==== 出典抜粋 ====

それは本書の書かれた当時の情況や兆民の意図も超えて、さまざまな読まれ方の可能性を生み出す。それはまた読み手の立ち位置や読解の深度を映し出す効果もあるように思える。
高澤秀次は、酔人による夜を徹しての天下国家を論じるという作品の構成には構成以上の隠された意図がある。それは当時の民権と国権のイデオロギーを同時にパロディ化してみせること、つまり問答形式の採用は政治的二項対立の無効を告知するための仕掛けではなかったのかという見方をする(が、その視点はすでに竹内好が「日本のアジア主義」において示唆していた)。
そして折衷的で曖昧な「南海先生」の態度こそが、西欧の論理に同調でも反発でもない第三の道を、意見ではなく「態度」として示している。それはナショナリズムとインターナショナリズムを包摂した、第三の道の可能性=「風の抵抗」であった(剣に対する風=「我れ其れ風と為らん哉」を唱える西洋紳士君、p14・原文p122)。ここに兆民の可能性の中心が凝縮されている。そしてこの思想の流儀を継承したのが、竹内好であったとつないでいる(「その後の「三酔人」――中江兆民から竹内好へ」、井田進也編『兆民をひらく――明治近代の<夢>を求めて』所収)。
また米原謙は自著『近代日本のアイデンティティと政治』(ミネルバ書房)や井田進也編『兆民をひらく――明治近代の<夢>を求めて』(光芒社)の中で、『三酔人経綸問答』は徳富蘇峰の考え方(『将来之日本』1886年、社会進化論)をパロディ化した展開であると述べている。
「進化神」を信奉する「洋学紳士」=蘇峰の発言やその応答がパロディ化されており、三人の思想を兆民の分身あるいはモデルとする通説の読み方を否定している。
そして本書のテーマは、通説の国家独立論や防衛論ではなく(1887年の具体的政治状況と本書の接点があまりにも少ない)、蘇峰の自我(主体)を経ない社会進化論批判にこそあるとする。
……「武備主義」から「生産主義」への必然的転換というスペンサーの歴史観にのっとり、未来の原理たる「生産主義」に身を寄せた蘇峰のオプティミズムに、兆民は危なっかしいものを感じた(共感と批判)。それがこのパロディが書かれた理由だった。……(米原謙『近代日本のアイデンティティと政治』)
蘇峰の危うさとは、新旧の二元論的単純さとラディカリズムであり、そこに自我(主体)の葛藤がない。
山室信一説では、洋学博士=蘇峰、豪傑君=井上毅。

====

-- 提示課題 1 --
出典抜粋のうち、「そして折衷的で曖昧な「南海先」から始まり「した展開であると述べている。」までの部分を、一字も変えずに打ち直してください。
-- 提示課題 2 --
出典抜粋の中で二重かぎかっこ『』に入れて示されている書名を、重複なくすべて挙げてください。

==== 元の記録 ====

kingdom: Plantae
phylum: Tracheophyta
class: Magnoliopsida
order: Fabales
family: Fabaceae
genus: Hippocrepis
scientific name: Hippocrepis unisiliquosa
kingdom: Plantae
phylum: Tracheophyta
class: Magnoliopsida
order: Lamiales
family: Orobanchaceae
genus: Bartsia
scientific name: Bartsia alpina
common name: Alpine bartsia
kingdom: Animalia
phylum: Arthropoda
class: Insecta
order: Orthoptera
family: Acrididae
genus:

====

-- 回答文 1 --
そして折衷的で曖昧な「南海先生」の態度こそが、西欧の論理に同調でも反発でもない第三の道を、意見ではなく「態度」として示している。それはナショナリズムとインターナショナリズムを包摂した、第三の道の可能性=「風の抵抗」であった(剣に対する風=「我れ其れ風と為らん哉」を唱える西洋紳士君、p14・原文p122)。ここに兆民の可能性の中心が凝縮されている。そしてこの思想の流儀を継承したのが、竹内好であったとつないでいる(「その後の「三酔人」――中江兆民から竹内好へ」、井田進也編『兆民をひらく――明治近代の<夢>を求めて』所収)。
また米原謙は自著『近代日本のアイデンティティと政治』(ミネルバ書房)や井田進也編『兆民をひらく――明治近代の<夢>を求めて』(光芒社)の中で、『三酔人経綸問答』は徳富蘇峰の考え方(『将来之日本』1886年、社会進化論)をパロディ化した展開であると述べている。

-- 回答文 2 --
・『三酔人経綸問答』
・『近代日本のアイデンティティと政治』
・『兆民をひらく――明治近代の<夢>を求めて』
・『将来之日本』